■ DOCUMENT SECTION ■
^^^^

2015 Mathcounts State Prep : Inscribed Cricle Radius and Similar Triangles

Question : \(\Delta\) ABC is an equilateral triangle. Circle "O" is the inscribed circle and it's radius is 15. 

What is the length of the radius of the smaller circle p which is tangent to circle "O" and the two sides?








Here is the link to the basics of inscribed circle radius as well as circumscribed circle radius of an equilateral triangle.

Solution I :
The length of the radius of an inscribed circle of an equilateral triangle is \(\dfrac {1} {3}\) of the height so you know AO is \(\dfrac {2} {3}\) of the height or 30 (the height is 15 + 30 = 45 unit long)

\(\Delta\) AEP is similar to \(\Delta\) AFO \(\rightarrow\) \(\dfrac {r} {15}=\dfrac {AP} {30}\)
so \(\overline {AP}\) = 2r.

^^^^

Records from a collection
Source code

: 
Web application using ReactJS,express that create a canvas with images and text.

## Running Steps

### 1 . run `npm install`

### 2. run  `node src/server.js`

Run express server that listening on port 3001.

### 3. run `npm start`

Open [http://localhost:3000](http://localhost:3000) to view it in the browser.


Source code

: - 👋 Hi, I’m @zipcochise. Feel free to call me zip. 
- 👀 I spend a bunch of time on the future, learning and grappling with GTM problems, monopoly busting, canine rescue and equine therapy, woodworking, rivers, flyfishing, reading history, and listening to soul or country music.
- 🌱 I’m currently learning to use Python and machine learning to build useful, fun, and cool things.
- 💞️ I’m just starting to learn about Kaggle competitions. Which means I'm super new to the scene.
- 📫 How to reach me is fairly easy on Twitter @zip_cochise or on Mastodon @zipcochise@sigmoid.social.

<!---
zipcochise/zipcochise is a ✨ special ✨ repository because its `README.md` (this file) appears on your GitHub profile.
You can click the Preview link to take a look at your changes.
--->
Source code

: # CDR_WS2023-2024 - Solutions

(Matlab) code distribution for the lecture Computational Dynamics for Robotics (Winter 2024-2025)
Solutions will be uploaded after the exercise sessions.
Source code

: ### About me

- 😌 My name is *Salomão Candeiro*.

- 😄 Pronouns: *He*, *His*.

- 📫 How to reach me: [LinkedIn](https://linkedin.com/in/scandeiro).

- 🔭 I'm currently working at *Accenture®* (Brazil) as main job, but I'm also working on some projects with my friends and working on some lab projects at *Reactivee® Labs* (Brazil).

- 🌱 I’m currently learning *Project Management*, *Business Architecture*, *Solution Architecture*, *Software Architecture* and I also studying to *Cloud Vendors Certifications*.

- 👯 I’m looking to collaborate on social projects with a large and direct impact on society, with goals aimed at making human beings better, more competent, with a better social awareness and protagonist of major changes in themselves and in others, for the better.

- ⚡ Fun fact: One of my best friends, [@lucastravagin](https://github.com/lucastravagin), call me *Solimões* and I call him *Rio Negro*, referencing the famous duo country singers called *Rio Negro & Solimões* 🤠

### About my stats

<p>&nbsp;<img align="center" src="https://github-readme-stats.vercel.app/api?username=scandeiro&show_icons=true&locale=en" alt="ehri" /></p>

^^^^

■ WHAT THE TASK ASKS ■
Resume the worked solution on the inscribed circle and similar triangles from the point where it stops. The records were drawn from a different source than the text.

■ ANSWER BOX ■
\(\overline {AP}+\overline {PO}=30\)  \(\rightarrow\)2r + r + 15 = 30   \(\rightarrow\)  3r = 15 so r = 5 
or \(\dfrac {1} {3}\) of the larger radius 

Solution II:
\(\Delta\) APE is a 30-60-90 right triangle, so \(\overline {AP}\) = 2r
\(\overline {PO}\) = r + 15
\(\overline {AP}+\overline {PO}\)  \(\rightarrow\)  2r + r + 15 = 30  \(\rightarrow\)  3r  =  15 so  r  = 5 
or \(\dfrac {1} {3}\) of the larger radius 

This is an AMC-10 question.

\(\Delta\) ABC is an isosceles triangle.

The radius of the smaller circle is 1 and the radius of the larger circle is 2,

A: what is the length of \(\overline {AP}\) ?

B. what is the area of \(\Delta\) ABC?







Solution for question A: 
\(\Delta\) AEP is similar to \(\Delta\) AFO \(\rightarrow\) \(\dfrac {1} {2}=\dfrac {AP} {AP +3}\)
 2\(\overline {AP}\) =  \(\overline {AP}\) + 3 \(\rightarrow\) AP = 3

Using Pythagorean theorem, you can get \(\overline {AE}\) = \(2\sqrt {2}\)
\(\Delta\) AEP is similar to \(\Delta\) ADC [This part is tricky. Make sure you see that !!]
 \(\rightarrow\) \(\dfrac {1} {\overline {DC}}=\dfrac {AE} {AD}\) = \(\dfrac {2\sqrt {2}} {8}\)
\(\overline {DC}\) = \(2\sqrt {2}\)  and \(\overline {BC}\) = 2 * \(2\sqrt {2}\) = \(4\sqrt {2}\)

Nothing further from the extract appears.